Early research has shown that people pay more attention to commercials if they are engaged or passionate about the program they are watching rather than the less-attentive "grazers." One of the more than 16 factors that will be measured in ABC's new advertising index is the number of commercials that run in a commercial break, or "pod." TV executives believe that consumers will sit through shorter commercial breaks rather than get up to snag a snack.
ABC figures that its network is particularly well positioned for such a change in sales strategy and pricing because so many of its shows, including "Lost" and "Brothers and Sisters," have large contingents of dedicated viewers. They want to capitalize on that.
What's more, ABC is working harder to keep their advertising dollars rather than see the money moved to other platforms, such as the Internet.
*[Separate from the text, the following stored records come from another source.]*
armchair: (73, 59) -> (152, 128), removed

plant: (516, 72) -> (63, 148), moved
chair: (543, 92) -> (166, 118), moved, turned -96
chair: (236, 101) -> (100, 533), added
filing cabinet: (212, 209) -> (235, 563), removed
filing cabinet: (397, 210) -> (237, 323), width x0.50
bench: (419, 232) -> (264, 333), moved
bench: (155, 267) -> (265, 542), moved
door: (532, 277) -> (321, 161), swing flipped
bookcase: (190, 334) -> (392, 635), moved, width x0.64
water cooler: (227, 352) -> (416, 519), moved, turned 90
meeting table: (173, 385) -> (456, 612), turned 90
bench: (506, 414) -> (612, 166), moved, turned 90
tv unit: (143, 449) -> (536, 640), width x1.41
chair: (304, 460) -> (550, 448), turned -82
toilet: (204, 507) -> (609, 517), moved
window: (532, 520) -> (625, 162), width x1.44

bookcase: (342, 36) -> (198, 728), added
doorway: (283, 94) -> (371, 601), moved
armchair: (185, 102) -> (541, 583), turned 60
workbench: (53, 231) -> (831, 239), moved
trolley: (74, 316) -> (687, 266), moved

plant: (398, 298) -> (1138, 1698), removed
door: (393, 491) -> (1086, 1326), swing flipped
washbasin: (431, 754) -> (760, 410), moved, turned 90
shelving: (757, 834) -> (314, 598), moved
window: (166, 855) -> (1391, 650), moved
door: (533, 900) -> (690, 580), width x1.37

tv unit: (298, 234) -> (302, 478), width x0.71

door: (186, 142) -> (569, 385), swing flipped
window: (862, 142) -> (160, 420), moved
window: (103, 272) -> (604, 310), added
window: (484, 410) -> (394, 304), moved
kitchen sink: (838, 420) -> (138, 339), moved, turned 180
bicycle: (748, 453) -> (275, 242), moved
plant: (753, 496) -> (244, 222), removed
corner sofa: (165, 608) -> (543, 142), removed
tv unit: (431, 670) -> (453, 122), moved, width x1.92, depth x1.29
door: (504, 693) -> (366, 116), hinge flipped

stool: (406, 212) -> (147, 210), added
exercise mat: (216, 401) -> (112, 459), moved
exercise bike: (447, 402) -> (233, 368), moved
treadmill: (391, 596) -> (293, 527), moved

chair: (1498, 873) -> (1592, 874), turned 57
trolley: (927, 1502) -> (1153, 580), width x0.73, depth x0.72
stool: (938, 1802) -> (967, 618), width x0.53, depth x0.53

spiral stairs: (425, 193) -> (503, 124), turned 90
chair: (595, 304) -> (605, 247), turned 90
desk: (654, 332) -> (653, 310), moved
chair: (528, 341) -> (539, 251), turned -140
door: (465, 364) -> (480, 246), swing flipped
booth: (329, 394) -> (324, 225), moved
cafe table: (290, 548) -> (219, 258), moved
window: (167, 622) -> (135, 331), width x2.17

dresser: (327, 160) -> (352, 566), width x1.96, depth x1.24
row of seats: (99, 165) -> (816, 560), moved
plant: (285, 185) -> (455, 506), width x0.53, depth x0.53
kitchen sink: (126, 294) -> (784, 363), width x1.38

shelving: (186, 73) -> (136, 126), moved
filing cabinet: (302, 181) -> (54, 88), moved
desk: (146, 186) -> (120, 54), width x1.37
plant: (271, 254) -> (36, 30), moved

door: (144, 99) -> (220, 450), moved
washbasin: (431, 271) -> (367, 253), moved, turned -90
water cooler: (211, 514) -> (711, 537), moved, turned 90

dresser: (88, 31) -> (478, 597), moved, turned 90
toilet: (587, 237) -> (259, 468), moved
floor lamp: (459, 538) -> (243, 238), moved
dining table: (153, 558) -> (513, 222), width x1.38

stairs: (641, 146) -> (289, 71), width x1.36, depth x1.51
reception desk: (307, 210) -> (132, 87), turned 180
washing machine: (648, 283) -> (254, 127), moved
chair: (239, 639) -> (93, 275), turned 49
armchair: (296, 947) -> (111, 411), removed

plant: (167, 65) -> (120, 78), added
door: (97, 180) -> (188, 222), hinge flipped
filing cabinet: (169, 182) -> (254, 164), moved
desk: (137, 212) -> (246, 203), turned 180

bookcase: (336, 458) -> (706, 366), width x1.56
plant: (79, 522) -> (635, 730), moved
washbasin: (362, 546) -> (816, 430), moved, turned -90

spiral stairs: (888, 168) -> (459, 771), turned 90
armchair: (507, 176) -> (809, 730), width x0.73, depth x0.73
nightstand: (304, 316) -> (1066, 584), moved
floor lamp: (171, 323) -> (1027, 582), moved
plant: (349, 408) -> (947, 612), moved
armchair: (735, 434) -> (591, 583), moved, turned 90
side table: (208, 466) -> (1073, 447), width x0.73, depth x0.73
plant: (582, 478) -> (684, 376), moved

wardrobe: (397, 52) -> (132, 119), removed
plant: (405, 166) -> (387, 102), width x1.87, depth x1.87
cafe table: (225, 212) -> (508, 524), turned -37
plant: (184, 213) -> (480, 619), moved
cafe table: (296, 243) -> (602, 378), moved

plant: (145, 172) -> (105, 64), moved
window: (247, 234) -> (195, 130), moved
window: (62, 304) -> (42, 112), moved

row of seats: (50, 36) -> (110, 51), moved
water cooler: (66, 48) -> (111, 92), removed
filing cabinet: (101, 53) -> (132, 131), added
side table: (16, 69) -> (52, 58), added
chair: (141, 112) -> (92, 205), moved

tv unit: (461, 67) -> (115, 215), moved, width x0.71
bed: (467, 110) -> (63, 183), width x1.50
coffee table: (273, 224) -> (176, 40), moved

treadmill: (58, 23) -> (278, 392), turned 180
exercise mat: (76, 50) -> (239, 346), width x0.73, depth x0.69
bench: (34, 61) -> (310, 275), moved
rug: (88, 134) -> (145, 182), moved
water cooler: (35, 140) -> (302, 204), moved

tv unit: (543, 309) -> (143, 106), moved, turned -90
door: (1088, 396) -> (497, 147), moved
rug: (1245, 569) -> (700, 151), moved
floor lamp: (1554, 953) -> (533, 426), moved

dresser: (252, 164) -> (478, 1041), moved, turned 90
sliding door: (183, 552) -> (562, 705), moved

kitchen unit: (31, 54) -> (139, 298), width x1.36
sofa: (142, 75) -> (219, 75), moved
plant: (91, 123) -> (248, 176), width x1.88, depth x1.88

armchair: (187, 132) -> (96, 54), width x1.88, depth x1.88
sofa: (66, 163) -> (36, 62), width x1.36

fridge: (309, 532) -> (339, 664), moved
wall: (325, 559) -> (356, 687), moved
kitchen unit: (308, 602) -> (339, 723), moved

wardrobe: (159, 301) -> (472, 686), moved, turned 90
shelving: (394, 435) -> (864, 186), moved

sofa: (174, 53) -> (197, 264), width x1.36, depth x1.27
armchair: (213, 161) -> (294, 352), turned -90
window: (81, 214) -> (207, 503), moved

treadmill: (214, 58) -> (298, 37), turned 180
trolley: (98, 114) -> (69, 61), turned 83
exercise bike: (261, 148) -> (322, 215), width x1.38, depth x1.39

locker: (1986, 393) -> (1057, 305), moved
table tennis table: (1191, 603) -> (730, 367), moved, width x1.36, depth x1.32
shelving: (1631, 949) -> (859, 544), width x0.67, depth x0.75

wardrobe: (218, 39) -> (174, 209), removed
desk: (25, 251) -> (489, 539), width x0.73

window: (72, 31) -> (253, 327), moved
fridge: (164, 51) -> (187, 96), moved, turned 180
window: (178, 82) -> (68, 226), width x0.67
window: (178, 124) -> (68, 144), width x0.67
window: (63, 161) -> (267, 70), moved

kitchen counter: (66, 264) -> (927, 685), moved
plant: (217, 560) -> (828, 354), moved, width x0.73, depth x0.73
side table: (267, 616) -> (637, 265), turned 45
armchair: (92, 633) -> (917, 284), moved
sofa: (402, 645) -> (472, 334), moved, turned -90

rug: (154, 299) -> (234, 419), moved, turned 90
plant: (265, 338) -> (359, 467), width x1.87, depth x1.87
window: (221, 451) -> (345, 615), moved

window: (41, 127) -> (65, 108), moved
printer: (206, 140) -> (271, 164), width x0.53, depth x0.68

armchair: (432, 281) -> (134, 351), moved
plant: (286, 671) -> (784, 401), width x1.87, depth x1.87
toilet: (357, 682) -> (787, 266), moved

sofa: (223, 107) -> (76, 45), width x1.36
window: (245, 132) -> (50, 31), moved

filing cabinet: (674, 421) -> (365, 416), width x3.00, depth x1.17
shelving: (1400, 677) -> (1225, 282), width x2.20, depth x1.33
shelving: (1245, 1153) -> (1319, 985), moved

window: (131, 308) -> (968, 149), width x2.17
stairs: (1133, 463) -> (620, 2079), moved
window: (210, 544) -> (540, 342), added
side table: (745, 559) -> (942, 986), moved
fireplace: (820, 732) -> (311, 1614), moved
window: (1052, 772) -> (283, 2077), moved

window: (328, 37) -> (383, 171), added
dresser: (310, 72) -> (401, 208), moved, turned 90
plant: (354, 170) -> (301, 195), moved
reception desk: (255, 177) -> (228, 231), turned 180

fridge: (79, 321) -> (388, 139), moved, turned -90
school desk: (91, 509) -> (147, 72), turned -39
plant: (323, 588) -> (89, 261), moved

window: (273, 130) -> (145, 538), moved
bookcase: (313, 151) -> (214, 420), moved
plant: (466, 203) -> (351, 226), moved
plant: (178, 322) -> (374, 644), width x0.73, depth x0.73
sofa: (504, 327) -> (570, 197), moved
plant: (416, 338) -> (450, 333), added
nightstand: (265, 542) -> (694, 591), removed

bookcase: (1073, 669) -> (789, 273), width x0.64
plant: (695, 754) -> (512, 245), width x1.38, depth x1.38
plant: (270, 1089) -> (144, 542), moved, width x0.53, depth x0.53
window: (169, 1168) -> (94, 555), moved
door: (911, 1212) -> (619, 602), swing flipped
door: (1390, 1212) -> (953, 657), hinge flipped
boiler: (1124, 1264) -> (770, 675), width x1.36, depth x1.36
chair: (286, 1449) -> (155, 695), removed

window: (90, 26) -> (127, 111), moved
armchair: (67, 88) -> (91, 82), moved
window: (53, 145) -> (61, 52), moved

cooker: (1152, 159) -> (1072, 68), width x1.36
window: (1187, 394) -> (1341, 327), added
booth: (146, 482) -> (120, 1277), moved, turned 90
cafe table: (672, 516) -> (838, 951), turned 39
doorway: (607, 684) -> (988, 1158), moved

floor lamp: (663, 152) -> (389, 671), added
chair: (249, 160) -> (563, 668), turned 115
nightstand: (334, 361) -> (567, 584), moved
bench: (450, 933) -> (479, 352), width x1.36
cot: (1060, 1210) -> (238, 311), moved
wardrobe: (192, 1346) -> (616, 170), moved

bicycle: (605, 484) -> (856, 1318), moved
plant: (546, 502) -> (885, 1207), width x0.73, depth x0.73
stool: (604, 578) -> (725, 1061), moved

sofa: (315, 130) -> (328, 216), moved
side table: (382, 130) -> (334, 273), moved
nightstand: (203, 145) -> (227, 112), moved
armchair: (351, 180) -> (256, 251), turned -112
Network executives are concerned that the weak economy might cause advertisers to pull back on spending.
The so-called upfront television ad market is a $20-billion business for the broadcast and cable television networks. Last year, the five broadcast networks sold $9.3 billion in advertising time in the weeks that followed the upfront presentations.
Disney, which plans to work with the academic Duane Varan, who is known in the industry for a research project called "Beyond :30" which aims to understand viewing behavior, is not the first company to try to better analyze why people watch the shows they do. CBS also has a built a comprehensive TV viewing research facility in Las Vegas.